When n=1 the sphere fit is 100% as both simplex and sphere are congruent in that dimension. And dismissing n=0 as degenerate (fit is undefined there I suppose: dividing by zero measure and all that) that (first) dimension should be maximal with a steady decline thereafter thus also monotonic.
This looks to have been a conflation by the GP between the volume of the unit sphere itself and its ratio to the volume of its bounding cube (which is not the unit cube.) The volume of the sphere does top out at an unintuitive dimension, but indeed the ratio of the two is always decreasing - and intuitively, each additional dimension just adds more space between the corners of the cube and the face of the sphere.
You don't need to involve the hypercube at all. You can just look at the volume of a hypersphere (n-ball). The dimension where the maximal volume of the n-ball lives depends on the radius, and for the unit n-ball, the max is at 5D, not 6D. As D->inf, then V->inf too.
This relationship doesn't happen to the hypercube btw. Really, it is about the definition of each object. The volume of the hypercube just continues to grow. So of course the ratio is going to explode...
As an extra fun tidbit, I'll add that when we work with statistics some extra wildness appears. For example, there is a huge difference between the geometry of the uniform distribution and the gaussian (normal) distribution, both of which can be thought of as spheres. Take any two points in each distribution and draw a line connecting them and interpolate along that line. For the unit distribution, everything will work as expected. But for the gaussian distribution you'll find that your interpolated points are not representative of the distribution!

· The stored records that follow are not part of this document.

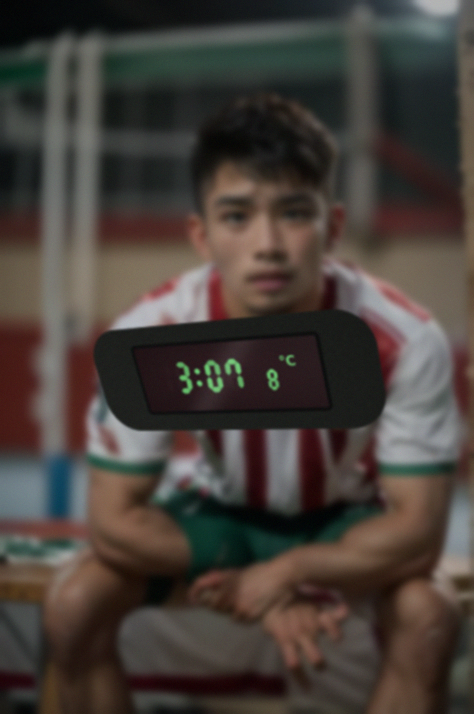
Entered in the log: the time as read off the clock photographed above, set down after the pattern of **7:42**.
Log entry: **3:07**
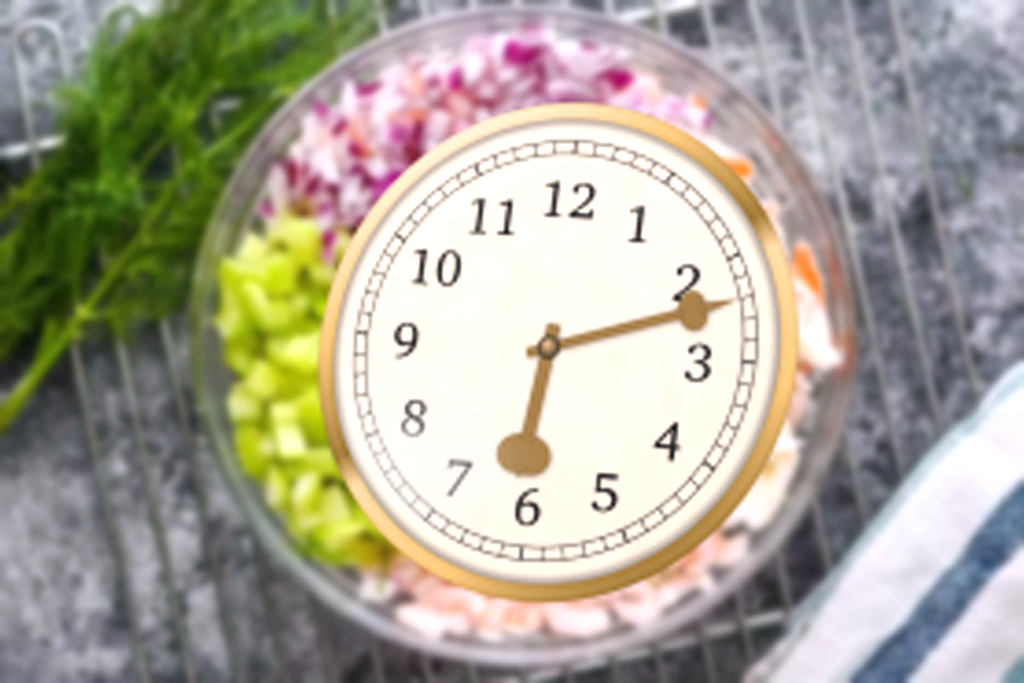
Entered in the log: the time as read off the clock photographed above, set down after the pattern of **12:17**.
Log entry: **6:12**
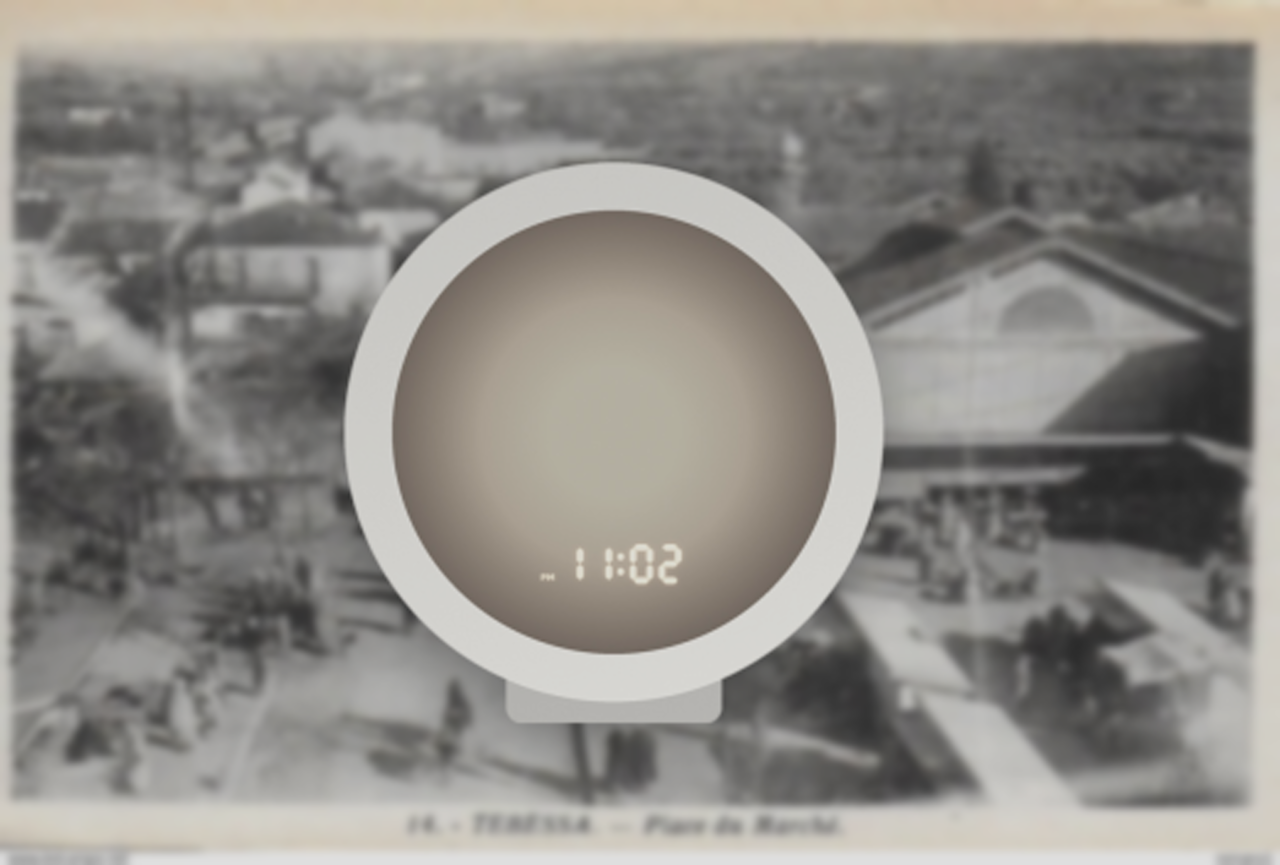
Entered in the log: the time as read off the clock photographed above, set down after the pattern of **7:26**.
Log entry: **11:02**
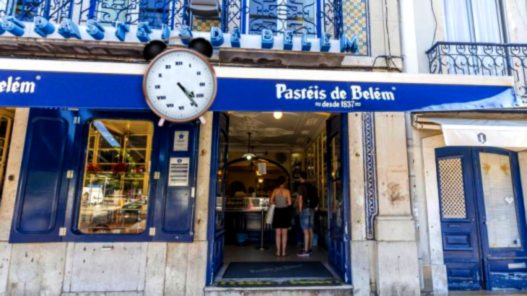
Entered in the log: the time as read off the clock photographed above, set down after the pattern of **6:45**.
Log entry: **4:24**
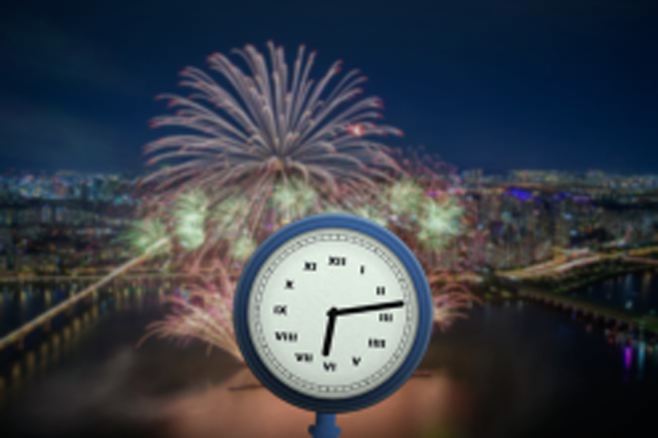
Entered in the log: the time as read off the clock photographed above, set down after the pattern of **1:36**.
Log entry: **6:13**
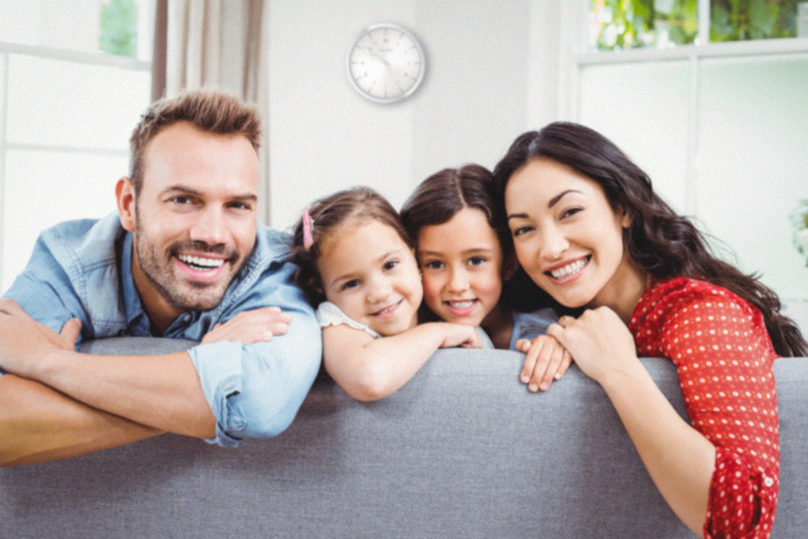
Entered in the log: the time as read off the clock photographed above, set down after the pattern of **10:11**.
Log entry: **9:51**
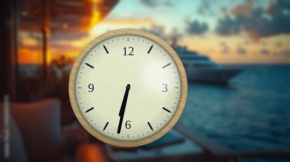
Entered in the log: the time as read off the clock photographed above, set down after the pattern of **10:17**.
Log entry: **6:32**
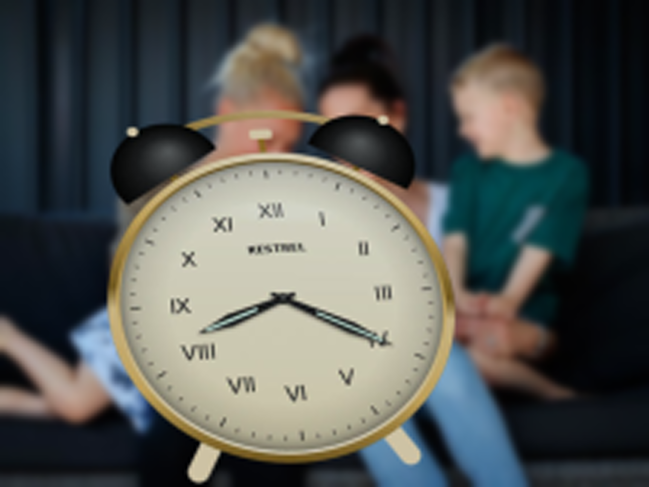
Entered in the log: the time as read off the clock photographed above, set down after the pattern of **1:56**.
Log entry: **8:20**
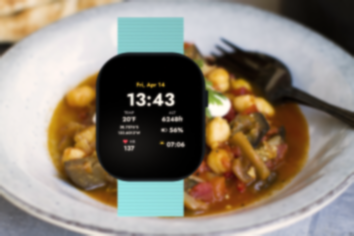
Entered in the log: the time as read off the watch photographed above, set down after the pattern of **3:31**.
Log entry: **13:43**
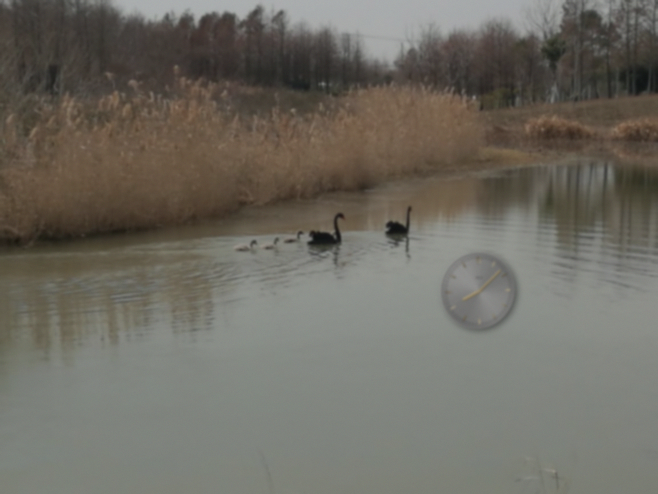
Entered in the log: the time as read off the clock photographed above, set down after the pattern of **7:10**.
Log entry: **8:08**
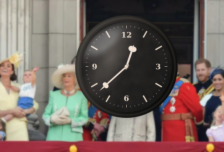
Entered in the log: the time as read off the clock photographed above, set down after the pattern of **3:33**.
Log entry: **12:38**
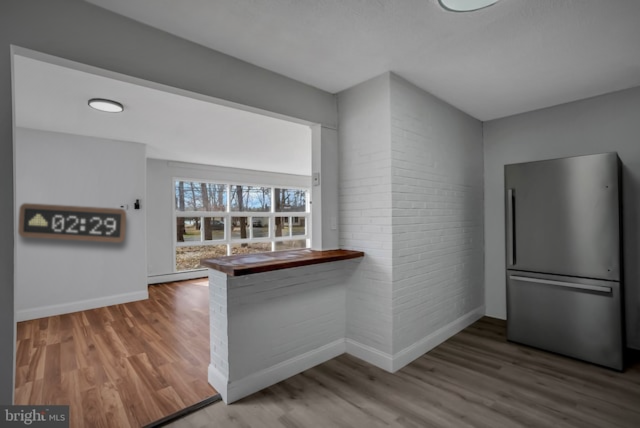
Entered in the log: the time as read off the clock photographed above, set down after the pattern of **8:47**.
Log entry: **2:29**
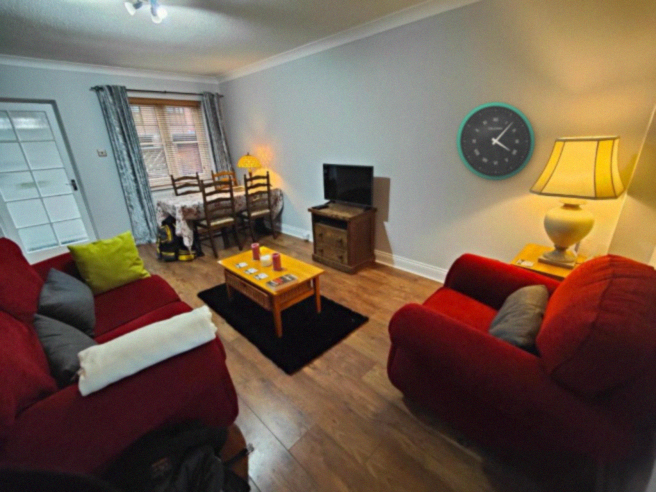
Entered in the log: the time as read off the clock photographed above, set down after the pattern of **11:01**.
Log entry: **4:07**
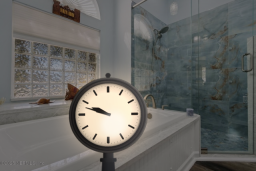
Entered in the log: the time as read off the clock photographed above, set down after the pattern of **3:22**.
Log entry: **9:48**
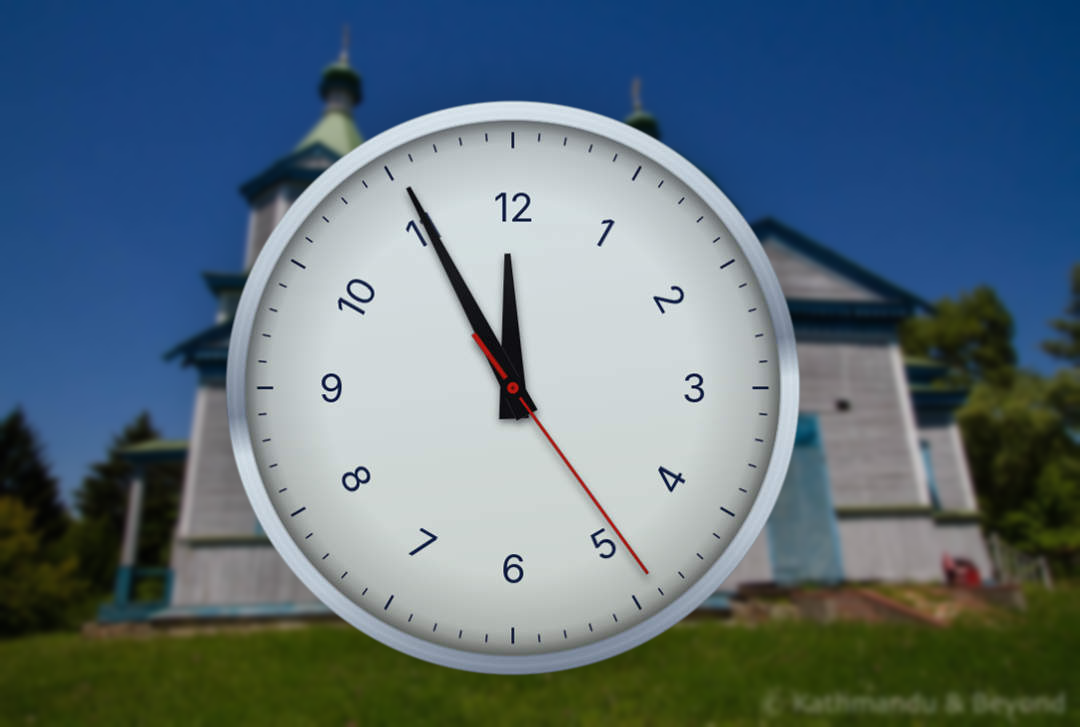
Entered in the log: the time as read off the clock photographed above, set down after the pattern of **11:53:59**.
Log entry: **11:55:24**
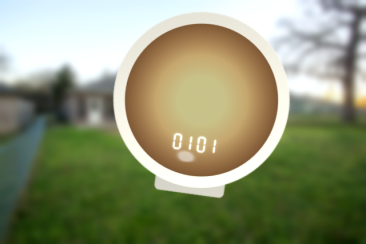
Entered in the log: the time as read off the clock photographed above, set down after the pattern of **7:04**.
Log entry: **1:01**
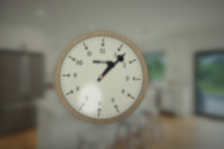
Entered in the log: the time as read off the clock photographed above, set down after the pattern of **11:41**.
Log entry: **1:07**
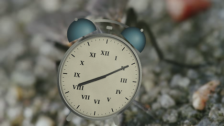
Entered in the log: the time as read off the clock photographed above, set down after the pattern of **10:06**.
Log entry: **8:10**
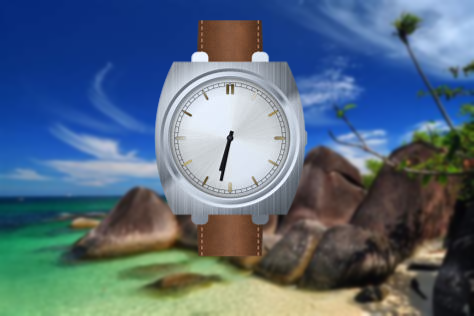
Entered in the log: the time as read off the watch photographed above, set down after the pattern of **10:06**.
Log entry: **6:32**
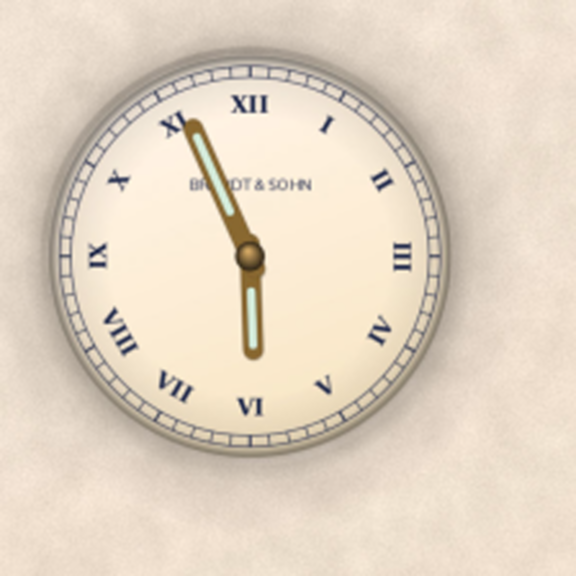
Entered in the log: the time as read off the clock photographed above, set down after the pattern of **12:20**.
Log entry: **5:56**
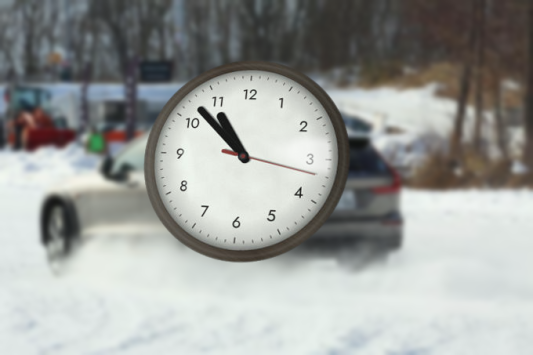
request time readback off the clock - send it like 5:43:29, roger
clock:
10:52:17
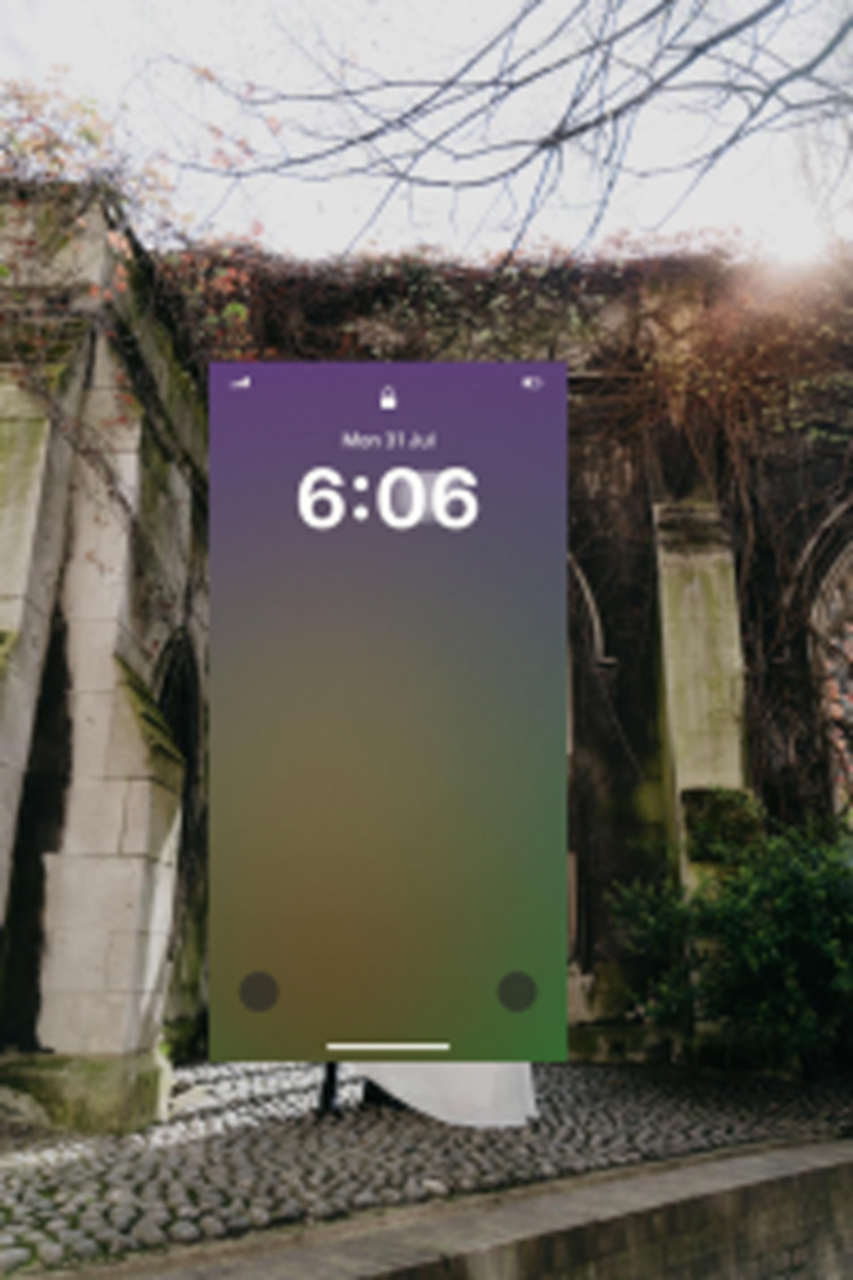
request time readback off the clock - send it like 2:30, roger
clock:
6:06
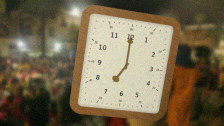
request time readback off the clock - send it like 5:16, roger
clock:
7:00
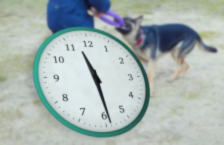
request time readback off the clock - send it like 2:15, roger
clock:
11:29
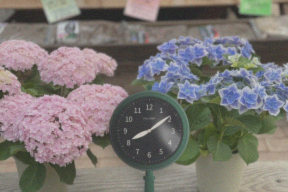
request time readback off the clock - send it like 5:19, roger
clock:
8:09
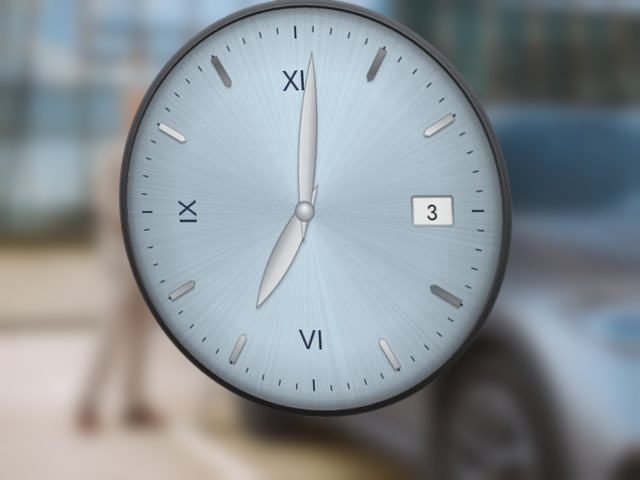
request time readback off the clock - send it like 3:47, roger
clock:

That's because the normal distribution is "hollow". In math speak, we say "the density lies along the shell." Instead, you have to interpolate along the geodesic. Which is a fancy word to mean the definition of a line but aware of the geometry (i.e. you're traveling on the surface). Easiest way to visualize this is thinking about interpolating between two cities on Earth. If you draw a straight line you're gonna get a lot of dirt. Instead, if you interpolate along the surface you're going to get much better results, even if that includes ocean, barren land, and... some cities and towns and other things. That's a lot more representative than what's underground.
I’m familiar with this example of hyper-geometry. Put more abstractly, my intuition always said something like “the volume of hyper geometric shapes becomes more distributed about their surface as the number of dimensions increases”.